The question specifically asks for the power delivered by the engine. The force provided by the engine is F. The car is moving at speed v. Therefore, the power delivered by the engine is simply P_engine = Fv.

It's easy to get distracted by the other information. The net force on the car is F_net = F - f. The power that goes into increasing the car's kinetic energy (the 'net power') is P_net = (F - f)v. The power 'lost' to drag is P_drag = fv. Notice that P_engine = P_net + P_drag. The question, however, only asks for the power from the engine, which is Fv.

For any object in a stable circular orbit, the gravitational force is providing the necessary centripetal force to keep it moving in a circle. All we have to do is set these two expressions equal to each other and solve for the speed, v.

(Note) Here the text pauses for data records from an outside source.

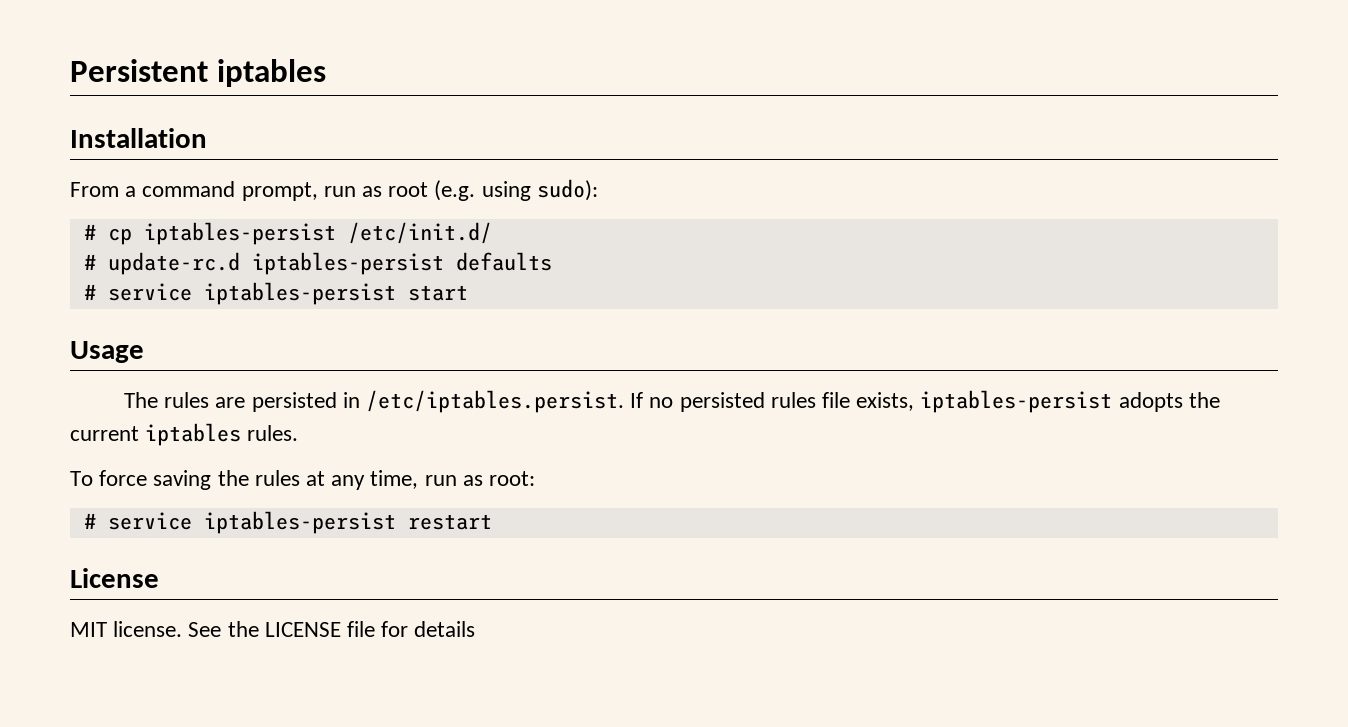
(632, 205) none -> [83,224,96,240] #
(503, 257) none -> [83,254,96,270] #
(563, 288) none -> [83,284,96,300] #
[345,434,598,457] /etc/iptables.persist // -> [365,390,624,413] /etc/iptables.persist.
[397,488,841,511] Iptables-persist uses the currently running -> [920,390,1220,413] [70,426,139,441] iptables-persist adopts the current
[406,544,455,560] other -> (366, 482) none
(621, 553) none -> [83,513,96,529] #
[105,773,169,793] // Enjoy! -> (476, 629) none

1. Gravitational Force: F_g = GMm/R²
2. Centripetal Force: F_c = mv²/R

Set them equal: GMm/R² = mv²/R

Now we solve for v. Notice that the mass of the satellite, m, appears on both sides, so it cancels out! This means the orbital speed doesn't depend on how heavy the satellite is. We can also cancel one factor of R.

GM/R = v²

Taking the square root of both sides gives the orbital speed: v = √(GM/R).

Choice B is a common mistake of using the satellite's mass instead of the planet's. Choice D is the expression for the gravitational acceleration 'g' at that radius, not the speed.

This is a challenging problem that combines linear and rotational dynamics. We need two equations from Newton's Second Law.

1. Linear Motion (F_net = Ma): The applied force F pulls the cylinder forward, but the ground exerts a static friction force, f, backward to make it roll. So, the net force is F - f = Ma.

2. Rotational Motion (τ_net = Iα): The only force creating a torque about the center of mass is friction. τ = fR. The moment of inertia for a solid cylinder is I = ½MR². So, fR = (½MR²)α.

3. The 'Rolling without Slipping' Link: The key that connects these two equations is the condition a = αR, which means α = a/R.

Let's substitute this into the torque equation: fR = (½MR²)(a/R). This simplifies to f = ½Ma. This is powerful—it tells us exactly what the friction force must be.

Now, substitute this expression for f back into our linear equation: F - (½Ma) = Ma F = Ma + ½Ma F = (3/2)Ma

Finally, solve for the acceleration, a: a = F / ((3/2)M) = 2F/(3M).

The most common mistake is to ignore friction (Choice A), which would mean the object slides, not rolls.